> [Working data]:
# # #
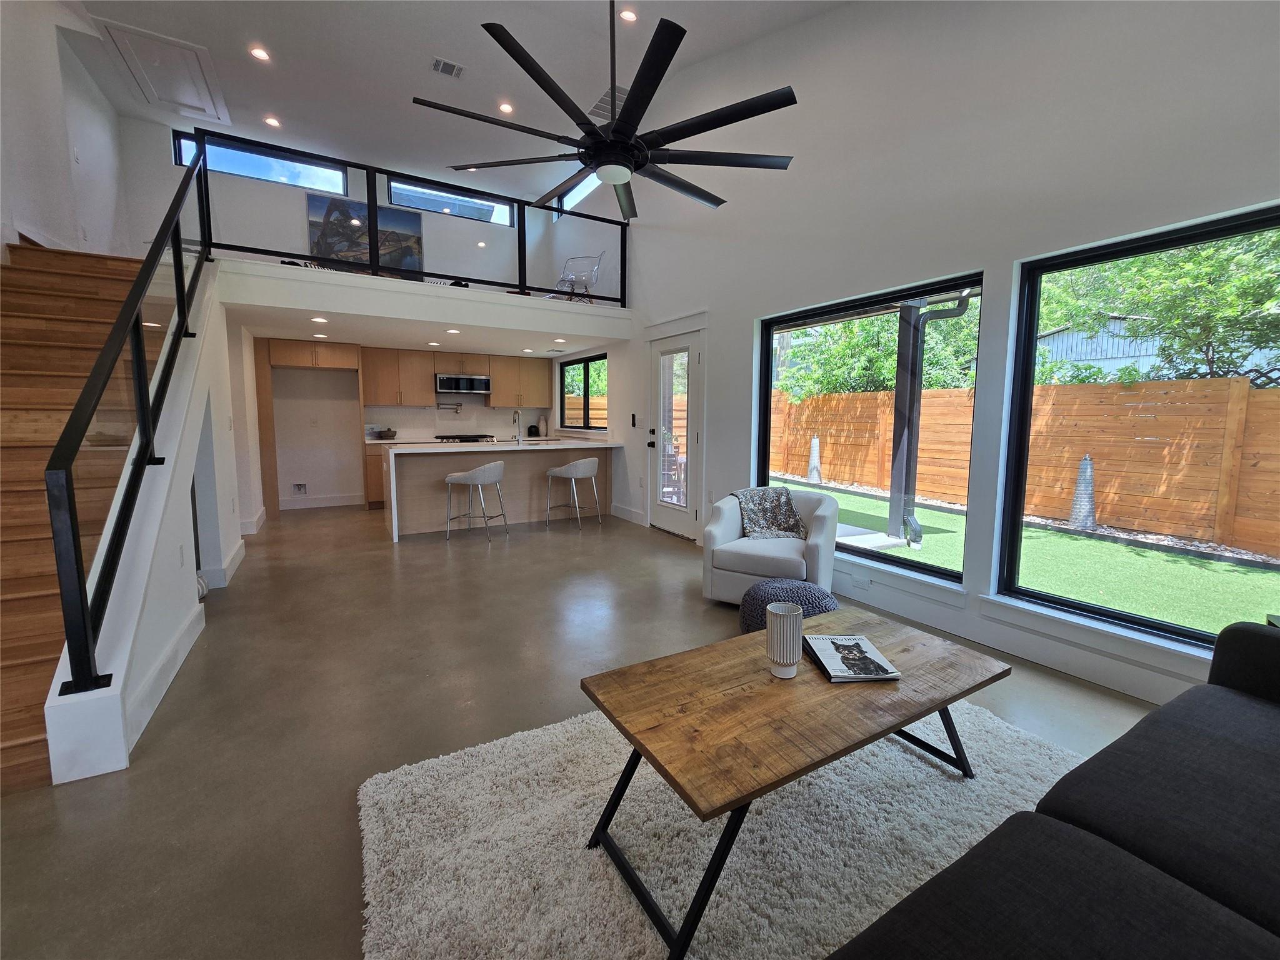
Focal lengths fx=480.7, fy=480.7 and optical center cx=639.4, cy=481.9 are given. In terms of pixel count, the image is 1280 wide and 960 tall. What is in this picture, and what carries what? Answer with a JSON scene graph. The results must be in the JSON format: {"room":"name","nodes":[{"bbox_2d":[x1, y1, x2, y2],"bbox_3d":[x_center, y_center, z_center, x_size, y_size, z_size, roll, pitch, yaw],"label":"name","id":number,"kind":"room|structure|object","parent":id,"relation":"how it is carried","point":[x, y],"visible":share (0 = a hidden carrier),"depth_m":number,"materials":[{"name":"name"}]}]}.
{"room":"living room","nodes":[
{"label":"living room","id":0,"kind":"room"},
{"bbox_2d":[0,0,129,260],"bbox_3d":[-4.072,-2.103,2.346,0.293,4.178,7.997,-4,8,-31],"label":"left wall","id":1,"kind":"structure","parent":0,"point":[104,221],"depth_m":3.95,"materials":[{"name":"white paint"}]},
{"bbox_2d":[41,262,238,785],"bbox_3d":[-2.596,-0.293,2.730,0.194,2.374,2.905,-4,8,-31],"label":"stair side wall","id":2,"kind":"structure","parent":0,"point":[115,745],"depth_m":2.36,"materials":[{"name":"white paint"}]},
{"bbox_2d":[41,145,213,696],"bbox_3d":[-2.375,-0.655,2.427,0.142,2.834,2.509,-4,8,-31],"label":"stair railing","id":3,"kind":"object","parent":2,"relation":"attached to","point":[184,310],"visible":0.95,"depth_m":1.93,"materials":[{"name":"black metal"}]},
{"bbox_2d":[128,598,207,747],"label":"baseboard","id":4,"kind":"structure","parent":2,"relation":"attached to","point":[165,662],"depth_m":2.21,"materials":[{"name":"white paint"}]},
{"bbox_2d":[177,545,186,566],"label":"wall socket","id":5,"kind":"object","parent":2,"relation":"attached to","point":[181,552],"visible":0.96,"depth_m":2.62,"materials":[{"name":"white plastic"}]},
{"bbox_2d":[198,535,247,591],"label":"baseboard","id":6,"kind":"structure","parent":2,"relation":"attached to","point":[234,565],"depth_m":3.71,"materials":[{"name":"white paint"}]},
{"bbox_2d":[119,112,574,296],"bbox_3d":[-3.830,-3.265,6.854,5.452,2.398,0.163,-4,8,-31],"label":"loft back wall","id":7,"kind":"structure","parent":0,"point":[298,229],"depth_m":6.29,"materials":[{"name":"white paint"}]},
{"bbox_2d":[175,130,348,193],"bbox_3d":[-4.779,-4.000,6.077,1.669,0.441,0.098,-4,8,-31],"label":"clerestory window","id":8,"kind":"structure","parent":7,"relation":"in","point":[295,167],"depth_m":6.07,"materials":[{"name":"glass"}]},
{"bbox_2d":[306,192,424,273],"bbox_3d":[-3.801,-3.392,6.730,1.336,1.013,0.035,-4,8,-31],"label":"picture","id":9,"kind":"object","parent":7,"relation":"attached to","point":[399,216],"visible":0.68,"depth_m":6.67},
{"bbox_2d":[386,176,516,224],"bbox_3d":[-2.887,-4.300,7.437,1.744,0.419,0.100,-4,8,-31],"label":"clerestory window","id":10,"kind":"structure","parent":7,"relation":"in","point":[399,187],"depth_m":7.38,"materials":[{"name":"glass"}]},
{"bbox_2d":[253,345,563,510],"bbox_3d":[-3.626,-0.944,7.501,5.019,2.431,0.344,-4,8,-31],"label":"kitchen back wall","id":11,"kind":"structure","parent":0,"point":[322,383],"depth_m":6.84,"materials":[{"name":"white paint"}]},
{"bbox_2d":[291,481,307,494],"bbox_3d":[-4.705,0.090,6.636,0.166,0.156,0.037,-4,8,-31],"label":"water outlet box","id":12,"kind":"object","parent":11,"relation":"attached to","point":[300,485],"visible":0.98,"depth_m":6.64,"materials":[{"name":"white metal"}]},
{"bbox_2d":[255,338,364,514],"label":"refrigerator cabinet","id":13,"kind":"object","parent":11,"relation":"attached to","point":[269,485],"visible":0.84,"depth_m":6.20,"materials":[{"name":"brown wood"}]},
{"bbox_2d":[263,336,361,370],"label":"upper cabinet","id":14,"kind":"object","parent":11,"relation":"attached to","point":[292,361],"visible":0.94,"depth_m":6.20,"materials":[{"name":"brown wood"}]},
{"bbox_2d":[280,492,365,510],"bbox_3d":[-4.466,0.267,6.710,1.304,0.145,0.017,-4,8,-31],"label":"baseboard","id":15,"kind":"structure","parent":11,"relation":"attached to","point":[340,504],"depth_m":6.72,"materials":[{"name":"white paint"}]},
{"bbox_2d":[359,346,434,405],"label":"upper cabinet","id":16,"kind":"object","parent":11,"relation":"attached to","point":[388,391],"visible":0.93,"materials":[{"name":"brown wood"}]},
{"bbox_2d":[436,401,462,413],"bbox_3d":[-2.990,-1.158,7.524,0.439,0.140,0.104,-2,7,-21],"label":"pot filler","id":17,"kind":"object","parent":11,"relation":"attached to","point":[457,404],"visible":0.99,"depth_m":7.51,"materials":[{"name":"silver metal"}]},
{"bbox_2d":[355,348,548,409],"bbox_3d":[-2.801,-1.569,7.488,2.606,0.823,0.450,-4,8,-31],"label":"upper cabinet","id":18,"kind":"object","parent":11,"relation":"attached to","point":[422,399],"visible":0.85,"depth_m":7.23,"materials":[{"name":"brown wood"}]},
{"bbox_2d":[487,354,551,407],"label":"upper cabinet","id":19,"kind":"object","parent":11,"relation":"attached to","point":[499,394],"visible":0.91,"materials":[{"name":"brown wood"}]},
{"bbox_2d":[225,257,630,342],"bbox_3d":[-2.153,-1.893,5.626,4.807,0.358,2.216,-4,8,-31],"label":"loft wall","id":20,"kind":"structure","parent":0,"point":[305,272],"depth_m":4.74,"materials":[{"name":"white paint"}]},
{"bbox_2d":[200,128,627,305],"bbox_3d":[-1.986,-2.500,4.863,3.663,1.093,0.084,-4,8,-31],"label":"loft railing","id":21,"kind":"object","parent":20,"relation":"attached to","point":[369,197],"visible":0.79,"depth_m":4.60,"materials":[{"name":"black metal"}]},
{"bbox_2d":[239,303,618,356],"bbox_3d":[-2.425,-1.877,6.083,4.233,0.169,2.919,-4,8,-31],"label":"kitchen ceiling","id":22,"kind":"structure","parent":0,"point":[266,326],"depth_m":5.56,"materials":[{"name":"white paint"}]},
{"bbox_2d":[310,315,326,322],"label":"recessed light","id":23,"kind":"object","parent":22,"relation":"in","point":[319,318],"visible":0.98,"depth_m":4.79,"materials":[{"name":"white"}]},
{"bbox_2d":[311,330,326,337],"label":"recessed light","id":24,"kind":"object","parent":22,"relation":"in","point":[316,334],"visible":0.99,"depth_m":5.40,"materials":[{"name":"white"}]},
{"bbox_2d":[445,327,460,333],"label":"recessed light","id":25,"kind":"object","parent":22,"relation":"in","point":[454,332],"visible":0.98,"depth_m":5.28,"materials":[{"name":"white"}]},
{"bbox_2d":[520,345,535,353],"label":"recessed light","id":26,"kind":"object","parent":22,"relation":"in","point":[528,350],"visible":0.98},
{"bbox_2d":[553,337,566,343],"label":"recessed light","id":27,"kind":"object","parent":22,"relation":"in","point":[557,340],"visible":0.98,"depth_m":5.83,"materials":[{"name":"white"}]},
{"bbox_2d":[60,0,846,204],"bbox_3d":[-1.213,-3.547,2.482,5.397,0.205,9.246,-4,8,-31],"label":"ceiling","id":28,"kind":"structure","parent":0,"point":[277,33],"depth_m":4.31,"materials":[{"name":"white paint"}]},
{"bbox_2d":[94,16,228,123],"bbox_3d":[-4.664,-4.026,4.792,0.739,0.134,1.089,-4,8,-31],"label":"attic hatch","id":29,"kind":"object","parent":28,"relation":"in","point":[128,41],"visible":0.99,"depth_m":4.71,"materials":[{"name":"white paint"}]},
{"bbox_2d":[248,45,269,60],"bbox_3d":[-3.496,-3.938,4.422,0.152,0.020,0.152,-4,8,-31],"label":"recessed light","id":30,"kind":"object","parent":28,"relation":"in","point":[260,55],"visible":0.98,"depth_m":4.41,"materials":[{"name":"white"}]},
{"bbox_2d":[263,115,280,126],"bbox_3d":[-4.236,-4.150,5.536,0.151,0.022,0.149,-4,8,-31],"label":"recessed light","id":31,"kind":"object","parent":28,"relation":"in","point":[271,122],"visible":0.98,"depth_m":5.52,"materials":[{"name":"white"}]},
{"bbox_2d":[430,56,464,78],"bbox_3d":[-1.798,-3.876,4.500,0.276,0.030,0.181,-4,8,-31],"label":"ceiling vent","id":32,"kind":"object","parent":28,"relation":"in","point":[444,68],"visible":0.99,"depth_m":4.49,"materials":[{"name":"white metal"}]},
{"bbox_2d":[498,101,514,113],"bbox_3d":[-1.439,-4.017,5.162,0.148,0.023,0.147,-4,8,-31],"label":"recessed light","id":33,"kind":"object","parent":28,"relation":"in","point":[507,109],"visible":0.98,"depth_m":5.15,"materials":[{"name":"white"}]},
{"bbox_2d":[409,0,798,220],"bbox_3d":[-0.154,-2.328,2.327,1.761,1.542,1.764,-4,8,-31],"label":"ceiling fan","id":34,"kind":"object","parent":28,"relation":"hanging from","point":[615,130],"visible":0.99,"depth_m":2.25,"materials":[{"name":"black metal"}]},
{"bbox_2d":[587,84,626,121],"bbox_3d":[-0.275,-3.708,4.753,0.377,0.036,0.499,-4,8,-31],"label":"ceiling vent","id":35,"kind":"object","parent":28,"relation":"in","point":[605,98],"visible":0.54,"depth_m":4.73,"materials":[{"name":"white metal"}]},
{"bbox_2d":[618,7,637,22],"bbox_3d":[-0.100,-3.754,3.866,0.150,0.039,0.147,-4,8,-31],"label":"recessed light","id":36,"kind":"object","parent":28,"relation":"in","point":[629,17],"visible":0.98,"depth_m":3.86,"materials":[{"name":"white"}]},
{"bbox_2d":[435,372,491,395],"bbox_3d":[-2.708,-1.486,7.342,0.757,0.285,0.434,-4,8,-31],"label":"microwave","id":37,"kind":"object","parent":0,"point":[451,383],"visible":0.98,"depth_m":7.18,"materials":[{"name":"silver metal"}]},
{"bbox_2d":[433,433,495,443],"bbox_3d":[-2.664,-0.606,7.373,0.844,0.204,0.615,-4,8,-31],"label":"cooktop","id":38,"kind":"object","parent":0,"point":[465,437],"visible":0.72,"depth_m":7.20,"materials":[{"name":"black metal"}]},
{"bbox_2d":[555,251,604,301],"bbox_3d":[-0.763,-2.620,6.289,0.542,0.725,0.522,0,7,-5],"label":"chair","id":39,"kind":"object","parent":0,"point":[563,280],"visible":0.86,"depth_m":6.20,"materials":[{"name":"clear plastic"}]},
{"bbox_2d":[0,497,1177,959],"bbox_3d":[-1.291,0.855,3.511,6.083,0.119,11.226,-4,8,-31],"label":"floor","id":40,"kind":"structure","parent":0,"point":[438,557],"depth_m":2.10,"materials":[{"name":"grey concrete"}]},
{"bbox_2d":[0,238,169,790],"bbox_3d":[-3.358,-0.280,2.661,1.233,2.397,4.266,-4,8,-31],"label":"staircase","id":41,"kind":"structure","parent":40,"relation":"on","point":[4,738],"depth_m":2.53,"materials":[{"name":"brown wood"}]},
{"bbox_2d":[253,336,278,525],"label":"tall cabinet panel","id":42,"kind":"object","parent":40,"relation":"on","point":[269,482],"visible":0.54,"depth_m":5.96,"materials":[{"name":"brown wood"}]},
{"bbox_2d":[363,440,390,508],"bbox_3d":[-3.345,-0.142,7.082,1.098,0.902,0.627,-4,8,-31],"label":"base cabinet","id":43,"kind":"object","parent":40,"relation":"on","point":[374,455],"visible":0.2,"depth_m":6.61,"materials":[{"name":"brown wood"}]},
{"bbox_2d":[371,426,397,439],"bbox_3d":[-3.617,-0.683,6.849,0.338,0.148,0.320,-4,8,-31],"label":"bowl","id":44,"kind":"object","parent":43,"relation":"on","point":[390,431],"visible":0.99,"depth_m":6.75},
{"bbox_2d":[443,460,508,542],"bbox_3d":[-1.704,0.186,5.057,0.513,0.809,0.498,3,7,20],"label":"bar stool","id":45,"kind":"object","parent":40,"relation":"on","point":[475,474],"visible":0.99,"depth_m":4.88,"materials":[{"name":"fabric"}]},
{"bbox_2d":[382,441,616,541],"bbox_3d":[-1.661,0.008,5.943,2.643,0.972,0.995,-4,8,-31],"label":"kitchen island","id":46,"kind":"object","parent":40,"relation":"on","point":[472,464],"visible":0.78,"depth_m":5.56,"materials":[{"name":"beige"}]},
{"bbox_2d":[511,408,522,441],"bbox_3d":[-1.566,-0.713,6.144,0.098,0.386,0.227,-4,8,-31],"label":"faucet","id":47,"kind":"object","parent":46,"relation":"on","point":[517,439],"visible":0.99,"depth_m":6.15,"materials":[{"name":"silver metal"}]},
{"bbox_2d":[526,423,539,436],"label":"canister","id":48,"kind":"object","parent":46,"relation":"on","point":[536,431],"visible":0.97,"depth_m":8.05,"materials":[{"name":"black"}]},
{"bbox_2d":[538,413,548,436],"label":"vase","id":49,"kind":"object","parent":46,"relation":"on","point":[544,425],"visible":0.99,"depth_m":7.82,"materials":[{"name":"white ceramic"}]},
{"bbox_2d":[543,456,601,530],"bbox_3d":[-0.767,0.111,5.651,0.517,0.820,0.504,-4,8,-31],"label":"bar stool","id":50,"kind":"object","parent":40,"relation":"on","point":[565,474],"visible":1,"depth_m":5.49,"materials":[{"name":"fabric"}]},
{"bbox_2d":[351,695,1087,959],"bbox_3d":[0.630,1.070,1.259,2.489,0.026,2.154,-4,8,-31],"label":"rug","id":51,"kind":"object","parent":40,"relation":"on","point":[891,749],"visible":0.73,"depth_m":1.41,"materials":[{"name":"carpet"}]},
{"bbox_2d":[578,605,1008,959],"bbox_3d":[0.506,0.826,1.552,1.263,0.431,0.629,-4,8,-31],"label":"coffee table","id":52,"kind":"object","parent":51,"relation":"on","point":[905,716],"visible":0.94,"depth_m":1.33,"materials":[{"name":"brown wood"}]},
{"bbox_2d":[765,602,804,678],"bbox_3d":[0.449,0.492,1.501,0.110,0.202,0.110,-4,8,-31],"label":"vase","id":53,"kind":"object","parent":52,"relation":"on","point":[785,614],"visible":1,"depth_m":1.46,"materials":[{"name":"white ceramic"}]},
{"bbox_2d":[805,633,900,682],"bbox_3d":[0.692,0.577,1.601,0.210,0.024,0.254,0,7,-4],"label":"book","id":54,"kind":"object","parent":52,"relation":"on","point":[833,665],"visible":0.99,"depth_m":1.56,"materials":[{"name":"paper"}]},
{"bbox_2d":[702,486,840,605],"bbox_3d":[0.927,0.438,3.417,0.815,0.735,0.839,4,7,28],"label":"armchair","id":55,"kind":"object","parent":40,"relation":"on","point":[820,512],"visible":0.78,"depth_m":3.21,"materials":[{"name":"fabric"}]},
{"bbox_2d":[731,486,806,540],"bbox_3d":[0.941,0.242,3.529,0.518,0.347,0.416,3,7,23],"label":"throw blanket","id":56,"kind":"object","parent":55,"relation":"on","point":[785,514],"visible":0.92,"depth_m":3.48,"materials":[{"name":"grey fabric"}]},
{"bbox_2d":[737,577,838,630],"bbox_3d":[0.828,0.720,2.715,0.541,0.316,0.539,-4,8,-31],"label":"pouf","id":57,"kind":"object","parent":40,"relation":"on","point":[809,590],"visible":0.56,"depth_m":2.58,"materials":[{"name":"grey fabric"}]},
{"bbox_2d":[826,617,1279,959],"bbox_3d":[1.157,0.779,0.625,2.578,0.799,0.998,-4,8,-31],"label":"sofa","id":58,"kind":"object","parent":40,"relation":"on","point":[1270,644],"visible":0.99,"depth_m":0.89,"materials":[{"name":"fabric"}]},
{"bbox_2d":[566,0,1279,706],"bbox_3d":[0.911,-1.718,4.225,0.188,4.850,9.434,-4,8,-31],"label":"right wall","id":59,"kind":"structure","parent":0,"point":[722,310],"depth_m":2.78,"materials":[{"name":"white paint"}]},
{"bbox_2d":[556,171,599,213],"bbox_3d":[-0.799,-4.158,6.780,0.079,0.433,1.575,-4,8,-31],"label":"clerestory window","id":60,"kind":"structure","parent":59,"relation":"in","point":[581,187],"depth_m":7.06,"materials":[{"name":"clear glass"}]},
{"bbox_2d":[558,353,607,428],"bbox_3d":[-0.825,-1.306,7.076,0.102,1.027,1.641,-4,8,-31],"label":"kitchen window","id":61,"kind":"structure","parent":59,"relation":"in","point":[584,364],"depth_m":7.10,"materials":[{"name":"glass"}]},
{"bbox_2d":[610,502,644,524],"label":"baseboard","id":62,"kind":"structure","parent":59,"relation":"attached to","point":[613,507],"depth_m":5.89,"materials":[{"name":"white paint"}]},
{"bbox_2d":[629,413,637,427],"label":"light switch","id":63,"kind":"object","parent":59,"relation":"attached to","point":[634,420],"visible":0.99,"depth_m":5.65,"materials":[{"name":"black"}]},
{"bbox_2d":[648,327,703,538],"bbox_3d":[0.390,-0.525,5.156,0.178,2.213,1.117,-4,8,-31],"label":"glass door","id":64,"kind":"structure","parent":59,"relation":"in","point":[687,359],"depth_m":4.99,"materials":[{"name":"white glass"}]},
{"bbox_2d":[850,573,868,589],"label":"wall socket","id":65,"kind":"object","parent":59,"relation":"attached to","point":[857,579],"visible":0.98,"depth_m":3.32,"materials":[{"name":"white plastic"}]},
{"bbox_2d":[754,274,984,584],"bbox_3d":[1.537,-0.347,3.506,0.106,1.810,1.680,-4,8,-31],"label":"large window","id":66,"kind":"structure","parent":59,"relation":"in","point":[931,571],"depth_m":3.34,"materials":[{"name":"black glass"}]},
{"bbox_2d":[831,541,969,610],"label":"window sill","id":67,"kind":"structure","parent":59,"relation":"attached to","point":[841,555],"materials":[{"name":"white paint"}]},
{"bbox_2d":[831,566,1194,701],"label":"baseboard","id":68,"kind":"structure","parent":59,"relation":"attached to","point":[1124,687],"depth_m":2.57,"materials":[{"name":"white paint"}]},
{"bbox_2d":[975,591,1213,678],"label":"window sill","id":69,"kind":"structure","parent":59,"relation":"attached to","point":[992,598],"depth_m":2.27,"materials":[{"name":"white paint"}]},
{"bbox_2d":[993,205,1279,653],"bbox_3d":[2.507,-0.142,1.922,0.111,1.793,1.650,-4,8,-31],"label":"large window","id":70,"kind":"structure","parent":59,"relation":"in","point":[1013,555],"depth_m":2.35,"materials":[{"name":"black glass"}]},
{"label":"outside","id":71,"kind":"structure","parent":0,"visible":0},
{"bbox_2d":[793,480,1279,639],"bbox_3d":[4.584,0.742,6.606,9.250,0.197,30.890,-4,8,-31],"label":"artificial grass","id":72,"kind":"structure","parent":71,"point":[1249,571],"depth_m":4.82,"materials":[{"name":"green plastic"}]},
{"bbox_2d":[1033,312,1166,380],"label":"shed","id":73,"kind":"structure","parent":71,"point":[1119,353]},
{"label":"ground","id":74,"kind":"structure","parent":71,"visible":0},
{"bbox_2d":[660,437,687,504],"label":"patio chair","id":75,"kind":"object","parent":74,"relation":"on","point":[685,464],"visible":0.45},
{"bbox_2d":[806,435,822,484],"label":"garden fountain","id":76,"kind":"object","parent":74,"relation":"on","point":[814,442],"visible":0.9,"depth_m":9.64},
{"bbox_2d":[778,299,979,398],"bbox_3d":[5.474,-2.877,11.424,3.999,5.067,4.839,-4,8,-31],"label":"tree","id":77,"kind":"object","parent":74,"relation":"on","point":[796,353],"visible":0.38,"depth_m":10.47,"materials":[{"name":"green plant"}]},
{"bbox_2d":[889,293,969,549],"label":"patio post","id":78,"kind":"object","parent":74,"relation":"on","point":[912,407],"visible":0.82,"depth_m":5.30,"materials":[{"name":"metal"}]},
{"bbox_2d":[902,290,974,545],"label":"downspout","id":79,"kind":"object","parent":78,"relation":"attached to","point":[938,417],"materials":[{"name":"grey metal"}]},
{"bbox_2d":[759,373,1278,553],"bbox_3d":[5.880,-0.402,6.885,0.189,1.900,12.775,-4,8,-31],"label":"wooden fence","id":80,"kind":"object","parent":74,"relation":"on","point":[1246,394],"visible":0.75,"depth_m":6.43,"materials":[{"name":"brown wood"}]},
{"bbox_2d":[1068,453,1097,530],"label":"garden fountain","id":81,"kind":"object","parent":74,"relation":"on","point":[1074,507],"visible":0.8,"depth_m":5.99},
{"bbox_2d":[1042,229,1279,387],"bbox_3d":[9.482,-2.748,7.618,4.476,5.588,5.513,-4,8,-31],"label":"tree","id":82,"kind":"object","parent":74,"relation":"on","point":[1201,259],"visible":0.56,"depth_m":7.31,"materials":[{"name":"green plant"}]}
]}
# # #
> [Activity]:
Check the records above and copy each line that has the string "living".

> [Output]:
{"room":"living room","nodes":[
{"label":"living room","id":0,"kind":"room"},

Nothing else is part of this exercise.